**WHAT THE TASK ASKS**
Copy every line from the records below that carries the word "numOctaves".

**EXERCISE INPUTS**
· · ·
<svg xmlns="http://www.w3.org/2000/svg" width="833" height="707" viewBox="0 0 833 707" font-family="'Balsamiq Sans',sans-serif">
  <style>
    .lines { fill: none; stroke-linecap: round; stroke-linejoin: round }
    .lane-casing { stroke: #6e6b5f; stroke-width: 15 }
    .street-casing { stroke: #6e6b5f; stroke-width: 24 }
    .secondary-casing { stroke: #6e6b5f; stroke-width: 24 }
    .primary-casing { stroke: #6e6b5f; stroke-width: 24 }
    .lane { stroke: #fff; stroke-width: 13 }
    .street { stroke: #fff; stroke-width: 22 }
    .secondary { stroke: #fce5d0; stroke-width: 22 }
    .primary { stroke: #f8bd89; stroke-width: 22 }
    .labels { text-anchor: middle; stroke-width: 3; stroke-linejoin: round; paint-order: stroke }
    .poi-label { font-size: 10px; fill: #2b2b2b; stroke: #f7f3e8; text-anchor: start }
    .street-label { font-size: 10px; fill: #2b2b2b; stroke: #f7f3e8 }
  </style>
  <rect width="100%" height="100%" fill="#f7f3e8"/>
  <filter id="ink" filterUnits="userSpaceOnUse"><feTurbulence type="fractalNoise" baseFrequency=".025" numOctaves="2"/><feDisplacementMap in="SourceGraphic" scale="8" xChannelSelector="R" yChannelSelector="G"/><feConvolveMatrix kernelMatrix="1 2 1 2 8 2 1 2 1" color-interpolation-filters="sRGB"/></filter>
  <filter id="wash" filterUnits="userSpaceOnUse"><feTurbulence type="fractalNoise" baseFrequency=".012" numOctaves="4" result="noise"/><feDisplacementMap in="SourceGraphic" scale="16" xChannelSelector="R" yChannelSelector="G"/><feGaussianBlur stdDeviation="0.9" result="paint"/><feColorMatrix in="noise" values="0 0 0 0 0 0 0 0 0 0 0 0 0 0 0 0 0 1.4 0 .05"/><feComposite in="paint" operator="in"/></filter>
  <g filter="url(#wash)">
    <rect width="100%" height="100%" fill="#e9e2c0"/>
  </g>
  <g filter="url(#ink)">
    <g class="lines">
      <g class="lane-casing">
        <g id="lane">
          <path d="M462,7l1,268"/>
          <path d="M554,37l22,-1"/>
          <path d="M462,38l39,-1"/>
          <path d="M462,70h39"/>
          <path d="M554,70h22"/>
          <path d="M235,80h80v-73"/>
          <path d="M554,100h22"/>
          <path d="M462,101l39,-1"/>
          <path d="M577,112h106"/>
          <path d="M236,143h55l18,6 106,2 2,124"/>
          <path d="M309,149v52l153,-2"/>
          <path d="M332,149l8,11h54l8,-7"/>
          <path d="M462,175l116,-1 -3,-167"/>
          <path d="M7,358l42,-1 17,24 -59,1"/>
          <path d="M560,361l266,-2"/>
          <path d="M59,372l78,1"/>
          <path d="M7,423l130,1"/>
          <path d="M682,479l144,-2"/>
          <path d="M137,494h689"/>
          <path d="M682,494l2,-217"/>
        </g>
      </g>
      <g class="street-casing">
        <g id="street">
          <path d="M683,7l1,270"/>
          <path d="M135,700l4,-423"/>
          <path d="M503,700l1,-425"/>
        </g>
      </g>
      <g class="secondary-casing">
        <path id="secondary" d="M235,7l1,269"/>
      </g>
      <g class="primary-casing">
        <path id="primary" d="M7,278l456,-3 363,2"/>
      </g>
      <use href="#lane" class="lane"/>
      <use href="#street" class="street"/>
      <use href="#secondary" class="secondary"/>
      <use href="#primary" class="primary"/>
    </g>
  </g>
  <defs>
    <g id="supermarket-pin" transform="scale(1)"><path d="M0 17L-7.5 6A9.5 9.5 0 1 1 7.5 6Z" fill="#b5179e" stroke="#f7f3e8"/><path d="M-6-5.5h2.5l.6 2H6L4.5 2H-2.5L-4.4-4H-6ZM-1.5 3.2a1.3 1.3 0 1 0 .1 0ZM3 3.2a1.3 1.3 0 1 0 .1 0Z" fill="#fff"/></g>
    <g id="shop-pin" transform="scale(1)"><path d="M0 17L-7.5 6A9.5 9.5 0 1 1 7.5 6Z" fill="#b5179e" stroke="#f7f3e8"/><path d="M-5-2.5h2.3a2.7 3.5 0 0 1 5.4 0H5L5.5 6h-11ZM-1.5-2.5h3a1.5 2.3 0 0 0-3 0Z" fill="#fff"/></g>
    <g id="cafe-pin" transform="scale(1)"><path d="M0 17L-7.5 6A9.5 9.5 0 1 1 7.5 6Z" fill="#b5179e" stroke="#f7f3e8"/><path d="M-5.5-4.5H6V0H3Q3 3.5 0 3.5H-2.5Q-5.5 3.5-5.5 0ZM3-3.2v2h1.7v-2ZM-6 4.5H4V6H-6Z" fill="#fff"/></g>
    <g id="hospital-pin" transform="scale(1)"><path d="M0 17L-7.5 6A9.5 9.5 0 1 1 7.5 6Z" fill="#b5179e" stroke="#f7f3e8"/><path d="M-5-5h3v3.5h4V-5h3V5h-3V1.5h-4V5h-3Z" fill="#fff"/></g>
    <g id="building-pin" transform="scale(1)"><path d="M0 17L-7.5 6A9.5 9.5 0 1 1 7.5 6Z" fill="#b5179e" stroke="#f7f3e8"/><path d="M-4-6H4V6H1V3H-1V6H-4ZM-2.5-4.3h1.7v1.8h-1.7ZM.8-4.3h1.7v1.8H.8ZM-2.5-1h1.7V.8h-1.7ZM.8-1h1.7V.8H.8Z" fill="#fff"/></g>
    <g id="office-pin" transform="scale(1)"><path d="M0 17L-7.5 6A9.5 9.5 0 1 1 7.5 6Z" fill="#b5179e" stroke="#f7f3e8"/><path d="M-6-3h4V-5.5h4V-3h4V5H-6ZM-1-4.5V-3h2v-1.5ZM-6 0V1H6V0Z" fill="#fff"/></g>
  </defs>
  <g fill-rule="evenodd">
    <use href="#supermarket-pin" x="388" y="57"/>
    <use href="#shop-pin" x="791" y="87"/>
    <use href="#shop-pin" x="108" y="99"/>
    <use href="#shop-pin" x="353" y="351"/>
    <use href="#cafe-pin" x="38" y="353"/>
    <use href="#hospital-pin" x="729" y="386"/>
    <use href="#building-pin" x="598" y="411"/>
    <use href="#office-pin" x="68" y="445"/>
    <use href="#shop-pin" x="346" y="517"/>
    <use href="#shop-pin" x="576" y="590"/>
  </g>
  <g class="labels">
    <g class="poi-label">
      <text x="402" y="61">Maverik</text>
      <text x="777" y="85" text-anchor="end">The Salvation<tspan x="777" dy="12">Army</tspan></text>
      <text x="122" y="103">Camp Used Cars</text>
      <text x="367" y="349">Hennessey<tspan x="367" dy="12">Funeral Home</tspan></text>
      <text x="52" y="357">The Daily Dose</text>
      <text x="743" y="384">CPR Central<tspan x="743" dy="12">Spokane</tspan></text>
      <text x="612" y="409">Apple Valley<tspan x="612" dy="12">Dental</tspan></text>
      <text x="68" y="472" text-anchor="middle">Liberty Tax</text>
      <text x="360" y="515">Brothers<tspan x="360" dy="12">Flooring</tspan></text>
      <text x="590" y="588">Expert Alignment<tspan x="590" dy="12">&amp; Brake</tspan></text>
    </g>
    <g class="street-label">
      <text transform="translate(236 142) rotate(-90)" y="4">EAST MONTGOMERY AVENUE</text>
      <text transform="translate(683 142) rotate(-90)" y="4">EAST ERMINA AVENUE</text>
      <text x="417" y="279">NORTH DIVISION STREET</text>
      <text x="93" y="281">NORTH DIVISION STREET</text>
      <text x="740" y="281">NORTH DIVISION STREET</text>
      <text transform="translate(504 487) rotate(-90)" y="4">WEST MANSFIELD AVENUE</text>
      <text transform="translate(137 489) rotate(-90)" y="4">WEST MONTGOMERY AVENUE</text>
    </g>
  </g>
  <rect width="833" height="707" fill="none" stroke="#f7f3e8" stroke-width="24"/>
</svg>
· · ·
**YOUR SOLUTION**
  <filter id="ink" filterUnits="userSpaceOnUse"><feTurbulence type="fractalNoise" baseFrequency=".025" numOctaves="2"/><feDisplacementMap in="SourceGraphic" scale="8" xChannelSelector="R" yChannelSelector="G"/><feConvolveMatrix kernelMatrix="1 2 1 2 8 2 1 2 1" color-interpolation-filters="sRGB"/></filter>
  <filter id="wash" filterUnits="userSpaceOnUse"><feTurbulence type="fractalNoise" baseFrequency=".012" numOctaves="4" result="noise"/><feDisplacementMap in="SourceGraphic" scale="16" xChannelSelector="R" yChannelSelector="G"/><feGaussianBlur stdDeviation="0.9" result="paint"/><feColorMatrix in="noise" values="0 0 0 0 0 0 0 0 0 0 0 0 0 0 0 0 0 1.4 0 .05"/><feComposite in="paint" operator="in"/></filter>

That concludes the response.